Two new mountain lion kittens, named P-46 and P-47, were recently discovered in the Santa Monica Mountains, providing both a glimmer of hope for the National Park Service’s efforts to continue the species’ growth–but also confusion as to who the father is.
“We continue to see successful reproduction, which indicates that the quality of the natural habitat is high for such a relatively urbanized area,” Jeff Sikich, a biologist for Santa Monica Mountains National Recreation Area, reportedly said in a statement. According to the Los Angeles Times, this is the ninth litter of kittens marked by park service biologists at a Santa Monica Mountains den site.
DNA testing is reportedly underway to determine whether the new litter was fathered by P-12, a male lion that has twice inbreeded with his daughter P-19 in the past. Biologists are hopeful that the kittens are born from a newly discovered male known as P-45, as inbreeding has become problematic for lions in the Santa Monica Mountains.

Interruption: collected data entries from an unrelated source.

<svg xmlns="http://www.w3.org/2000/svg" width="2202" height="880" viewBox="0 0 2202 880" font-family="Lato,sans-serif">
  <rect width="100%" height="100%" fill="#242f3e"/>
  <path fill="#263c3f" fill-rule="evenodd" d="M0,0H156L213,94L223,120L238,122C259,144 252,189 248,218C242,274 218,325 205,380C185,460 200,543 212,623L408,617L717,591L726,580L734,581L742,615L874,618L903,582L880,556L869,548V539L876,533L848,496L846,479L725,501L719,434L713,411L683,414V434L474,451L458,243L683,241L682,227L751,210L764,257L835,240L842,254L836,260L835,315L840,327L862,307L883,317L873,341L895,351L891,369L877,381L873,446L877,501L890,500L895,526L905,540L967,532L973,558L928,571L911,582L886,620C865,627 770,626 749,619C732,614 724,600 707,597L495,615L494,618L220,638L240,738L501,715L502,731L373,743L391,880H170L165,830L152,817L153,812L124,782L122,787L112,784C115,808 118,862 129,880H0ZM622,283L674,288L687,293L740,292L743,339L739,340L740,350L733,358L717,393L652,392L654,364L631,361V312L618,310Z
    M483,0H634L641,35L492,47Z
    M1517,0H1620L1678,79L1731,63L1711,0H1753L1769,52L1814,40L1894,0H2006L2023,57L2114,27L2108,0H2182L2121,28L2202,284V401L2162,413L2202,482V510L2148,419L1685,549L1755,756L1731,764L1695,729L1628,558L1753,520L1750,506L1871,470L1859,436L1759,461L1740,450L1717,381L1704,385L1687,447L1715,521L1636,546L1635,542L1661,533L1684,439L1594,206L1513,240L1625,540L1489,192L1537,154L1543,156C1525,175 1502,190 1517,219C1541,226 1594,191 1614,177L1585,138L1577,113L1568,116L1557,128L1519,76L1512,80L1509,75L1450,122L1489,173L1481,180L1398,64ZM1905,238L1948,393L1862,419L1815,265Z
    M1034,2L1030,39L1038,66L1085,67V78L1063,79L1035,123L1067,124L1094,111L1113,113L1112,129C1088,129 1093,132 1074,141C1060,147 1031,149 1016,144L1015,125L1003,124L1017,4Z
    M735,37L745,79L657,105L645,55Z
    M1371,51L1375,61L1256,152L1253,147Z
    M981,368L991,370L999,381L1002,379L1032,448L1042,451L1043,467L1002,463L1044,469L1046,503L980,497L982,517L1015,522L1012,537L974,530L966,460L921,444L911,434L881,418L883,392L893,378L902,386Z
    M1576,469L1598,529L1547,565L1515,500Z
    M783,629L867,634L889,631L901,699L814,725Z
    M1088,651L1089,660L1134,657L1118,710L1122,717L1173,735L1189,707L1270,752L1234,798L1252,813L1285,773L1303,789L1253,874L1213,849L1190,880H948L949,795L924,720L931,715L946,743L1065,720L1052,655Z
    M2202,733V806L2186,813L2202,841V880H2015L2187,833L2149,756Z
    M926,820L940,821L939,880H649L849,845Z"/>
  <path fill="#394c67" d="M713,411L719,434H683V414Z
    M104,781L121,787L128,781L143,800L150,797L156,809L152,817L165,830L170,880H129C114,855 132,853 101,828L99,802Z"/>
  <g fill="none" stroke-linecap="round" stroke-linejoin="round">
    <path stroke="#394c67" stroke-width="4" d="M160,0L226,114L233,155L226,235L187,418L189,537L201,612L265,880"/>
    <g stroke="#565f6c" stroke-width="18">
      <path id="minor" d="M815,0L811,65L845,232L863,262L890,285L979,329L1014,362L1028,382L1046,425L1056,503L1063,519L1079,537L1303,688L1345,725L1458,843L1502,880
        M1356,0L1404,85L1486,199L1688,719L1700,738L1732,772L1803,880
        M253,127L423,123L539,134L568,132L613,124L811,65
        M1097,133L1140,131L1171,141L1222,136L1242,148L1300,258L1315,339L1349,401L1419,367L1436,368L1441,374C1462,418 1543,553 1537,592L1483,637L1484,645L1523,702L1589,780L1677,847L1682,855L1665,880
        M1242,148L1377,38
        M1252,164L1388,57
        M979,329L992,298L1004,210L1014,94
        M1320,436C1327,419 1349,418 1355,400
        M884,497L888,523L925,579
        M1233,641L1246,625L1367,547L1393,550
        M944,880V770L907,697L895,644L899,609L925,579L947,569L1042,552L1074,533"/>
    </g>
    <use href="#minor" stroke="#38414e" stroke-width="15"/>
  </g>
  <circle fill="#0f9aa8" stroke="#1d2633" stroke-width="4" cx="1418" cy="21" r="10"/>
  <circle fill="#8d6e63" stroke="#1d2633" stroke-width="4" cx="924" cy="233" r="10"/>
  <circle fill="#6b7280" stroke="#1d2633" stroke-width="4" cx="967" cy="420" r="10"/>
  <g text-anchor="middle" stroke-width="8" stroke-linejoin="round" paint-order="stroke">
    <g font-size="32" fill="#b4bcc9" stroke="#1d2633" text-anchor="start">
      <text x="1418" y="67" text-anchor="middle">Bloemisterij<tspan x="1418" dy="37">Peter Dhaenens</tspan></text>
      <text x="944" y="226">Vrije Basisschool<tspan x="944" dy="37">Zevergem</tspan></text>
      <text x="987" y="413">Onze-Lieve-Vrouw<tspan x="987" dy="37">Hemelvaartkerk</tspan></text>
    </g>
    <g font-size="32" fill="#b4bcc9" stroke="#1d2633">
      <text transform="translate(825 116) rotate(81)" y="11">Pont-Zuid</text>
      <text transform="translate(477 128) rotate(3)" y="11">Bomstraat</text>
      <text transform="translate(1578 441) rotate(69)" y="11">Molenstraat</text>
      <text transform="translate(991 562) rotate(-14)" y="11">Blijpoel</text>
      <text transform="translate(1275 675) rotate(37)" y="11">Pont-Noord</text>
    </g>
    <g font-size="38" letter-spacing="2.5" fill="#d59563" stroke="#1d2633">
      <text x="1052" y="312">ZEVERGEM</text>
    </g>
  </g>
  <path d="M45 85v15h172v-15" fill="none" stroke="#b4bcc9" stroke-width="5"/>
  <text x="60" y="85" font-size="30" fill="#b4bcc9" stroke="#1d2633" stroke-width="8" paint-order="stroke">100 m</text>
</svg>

Sikh reportedly said the lions in the Santa Monica den “have the lowest genetic diversity ever recorded of any mountain lion population besides the Florida panther that went nearly extinct.” Inbreeding leads to low genetic diversity and could also result in something known homozygosity, in which the offspring could be affected by recessive or weaker traits that could ultimately affect their ability to survive and reproduce.
Two of the kittens from P-19’s last litter of three have reportedly died. There are only about a dozen mountain lions left in the Santa Monica Mountains, according to Scientific American.
Sikich said the kittens face “many challenges ahead of them,” including the fact that male mountain lions often kill offspring from other litters in an attempt to destroy genetic rivalry.